Another phenomenon you might be familiar with, is natural wines. This trend is not actually all that new, in fact it is simply reviving more traditional methods of winemaking which have been around for thousands of years. First, the grapes are often grown organically or bio-dynamically – but not always. Then in the winery, things get interesting. Natural winemakers believe in minimal human or chemical intervention during the winemaking process and rely on just wild yeast for fermentation. As a result, fermentation takes much longer than when using cultured yeasts – months longer in fact. There’s more skin contact which gives the whites more colour and they’re often more tannic.
Marcus has experimented with small trial batches of Gewürztraminer and Pinot Gris in recent years. “I like natural wines, they’re quite interesting. They’re bone dry, because all the grape sugar turns to alcohol”. While it’s unlikely we’ll see natural wines from Lawson’s Dry Hills any time soon, in 2019 Marcus did make a small two-tonne batch of Sauvignon Blanc naturally, in an open top fermenter, which he says turned out rather well. “The result was very aromatic,” he recalls, so he blended it with some traditionally made Sauvignon Blanc and the result was quite stunning.

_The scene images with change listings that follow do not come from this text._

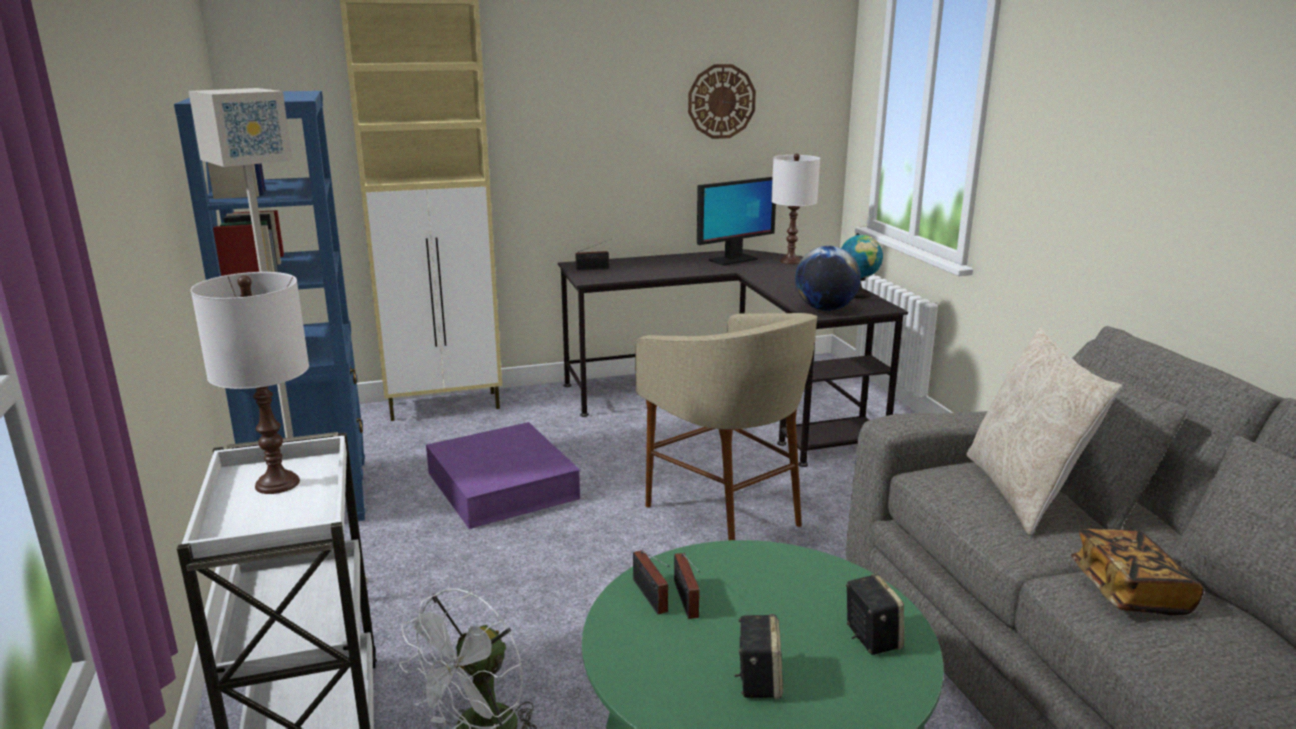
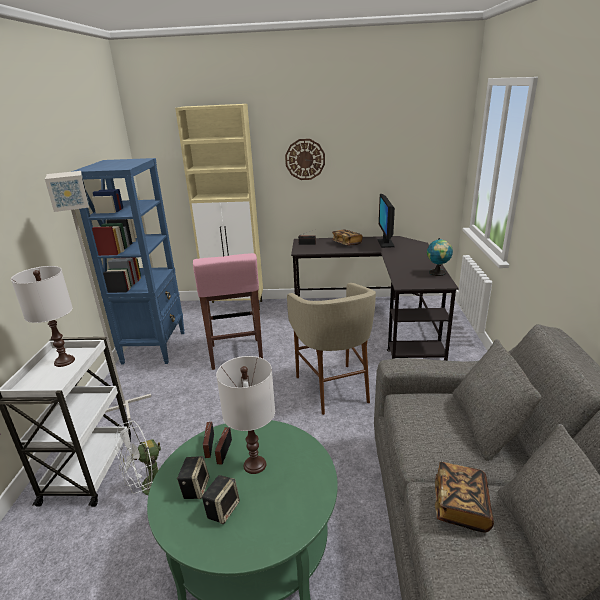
camera: 20 degrees right, 5 degrees up
purple storage box [426,422,580,529] -> pink stool [193,253,263,370]
wall clock [688,64,756,139] -> wall clock moved to [285,139,325,180]
monitor [697,177,776,266] -> monitor turned 105 degrees clockwise [378,194,395,248]
white table lamp [771,154,820,264] -> white table lamp moved to [216,356,275,474]
globe [795,246,861,311] -> none
speaker [846,574,904,655] -> speaker moved to [177,456,209,499]
beige pillow [966,328,1122,535] -> none
none -> book [332,229,363,246]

Natural winemakers also believe in adding minimal if any sulphites – which requires more careful handling of the fruit in the winery as it is prone to oxidation. Some believe that these wines are healthier, especially for those who have an adverse reaction to excessive sulphur being added to stabilise the wine (although the number of people who truly have a problem with SO2 is incredibly small and in fact, 50g of dried apricots has five times as much sulphur than a glass of wine). But then there is another school of thought that natural wines are, indeed, faulty, especially due to the lack of SO2 to preserve freshness and flavour.